-- GIVEN RECORDS follows --

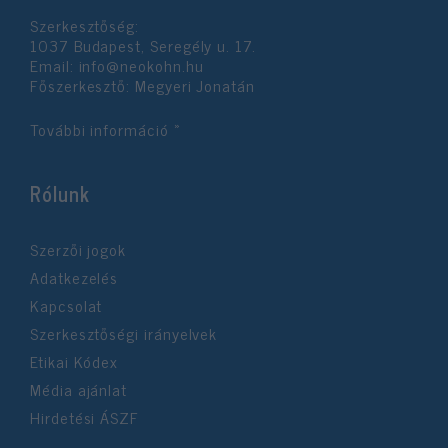
Szerkesztőség:
1037 Budapest, Seregély u. 17.
Email:
info@neokohn.hu
Főszerkesztő: Megyeri Jonatán
További információ »
Rólunk
Szerzői jogok
Adatkezelés
Kapcsolat
Szerkesztőségi irányelvek
Etikai Kódex
Média ajánlat
Hirdetési ÁSZF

-- GIVEN RECORDS concluded --

• [WORK ORDER] Write the listing out again in full and unchanged, minus any pictures.

• [SOLUTION TO THIS PROBLEM]
Szerkesztőség:
1037 Budapest, Seregély u. 17.
Email:
info@neokohn.hu
Főszerkesztő: Megyeri Jonatán
További információ »
Rólunk
Szerzői jogok
Adatkezelés
Kapcsolat
Szerkesztőségi irányelvek
Etikai Kódex
Média ajánlat
Hirdetési ÁSZF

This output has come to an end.